## WHAT IS NEEDED
Set down each line of the data exactly, but not the pictures.
**** DATA PROVIDED
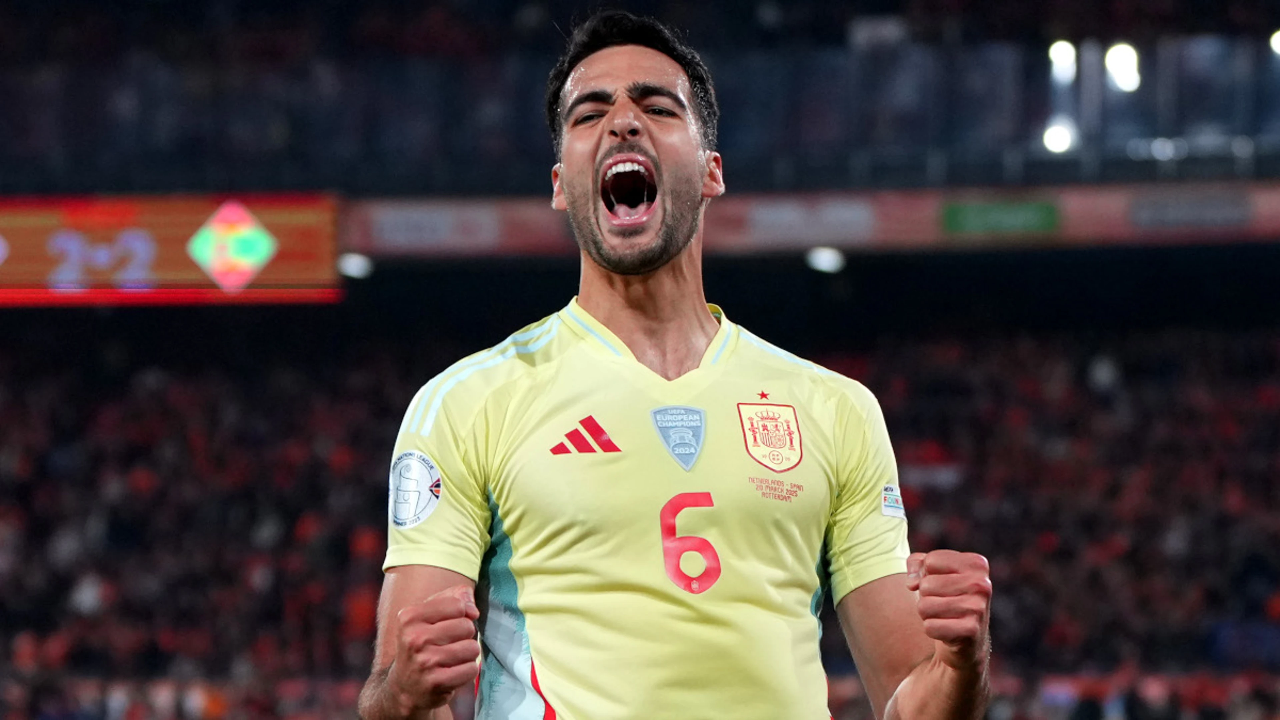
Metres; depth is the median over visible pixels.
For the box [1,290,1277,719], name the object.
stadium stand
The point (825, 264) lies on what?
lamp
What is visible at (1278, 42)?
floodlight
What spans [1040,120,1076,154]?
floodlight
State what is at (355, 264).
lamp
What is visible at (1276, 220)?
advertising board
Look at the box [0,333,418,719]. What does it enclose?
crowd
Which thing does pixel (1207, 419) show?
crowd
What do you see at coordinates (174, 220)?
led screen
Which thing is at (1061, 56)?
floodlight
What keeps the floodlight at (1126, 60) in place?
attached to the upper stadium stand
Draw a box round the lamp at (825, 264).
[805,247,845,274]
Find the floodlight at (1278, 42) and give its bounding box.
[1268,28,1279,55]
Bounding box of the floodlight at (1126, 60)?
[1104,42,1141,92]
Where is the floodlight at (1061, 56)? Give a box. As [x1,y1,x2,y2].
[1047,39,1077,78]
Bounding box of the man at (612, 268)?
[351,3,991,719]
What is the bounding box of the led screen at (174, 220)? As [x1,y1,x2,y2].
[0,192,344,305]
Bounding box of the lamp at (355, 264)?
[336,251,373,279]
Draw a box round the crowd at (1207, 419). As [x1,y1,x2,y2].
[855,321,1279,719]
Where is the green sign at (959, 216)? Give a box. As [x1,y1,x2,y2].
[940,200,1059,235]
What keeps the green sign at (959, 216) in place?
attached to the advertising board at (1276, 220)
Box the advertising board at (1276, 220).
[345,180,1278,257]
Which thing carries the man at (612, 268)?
********
## RESPONSE AREA
Metres; depth is the median over visible pixels.
For the box [1,290,1277,719], name the object.
stadium stand
The point (825, 264) lies on what?
lamp
What is visible at (1278, 42)?
floodlight
What spans [1040,120,1076,154]?
floodlight
State what is at (355, 264).
lamp
What is visible at (1276, 220)?
advertising board
Look at the box [0,333,418,719]. What does it enclose?
crowd
Which thing does pixel (1207, 419) show?
crowd
What do you see at coordinates (174, 220)?
led screen
Which thing is at (1061, 56)?
floodlight
What keeps the floodlight at (1126, 60) in place?
attached to the upper stadium stand
Draw a box round the lamp at (825, 264).
[805,247,845,274]
Find the floodlight at (1278, 42) and give its bounding box.
[1268,28,1279,55]
Bounding box of the floodlight at (1126, 60)?
[1104,42,1141,92]
Where is the floodlight at (1061, 56)? Give a box. As [x1,y1,x2,y2].
[1047,39,1077,78]
Bounding box of the man at (612, 268)?
[351,3,991,719]
What is the bounding box of the led screen at (174, 220)? As [x1,y1,x2,y2].
[0,192,344,305]
Bounding box of the lamp at (355, 264)?
[336,251,373,279]
Draw a box round the crowd at (1207, 419). As [x1,y1,x2,y2].
[855,321,1279,719]
Where is the green sign at (959, 216)? Give a box. As [x1,y1,x2,y2].
[940,200,1059,235]
What keeps the green sign at (959, 216) in place?
attached to the advertising board at (1276, 220)
Box the advertising board at (1276, 220).
[345,180,1278,257]
Which thing carries the man at (612, 268)?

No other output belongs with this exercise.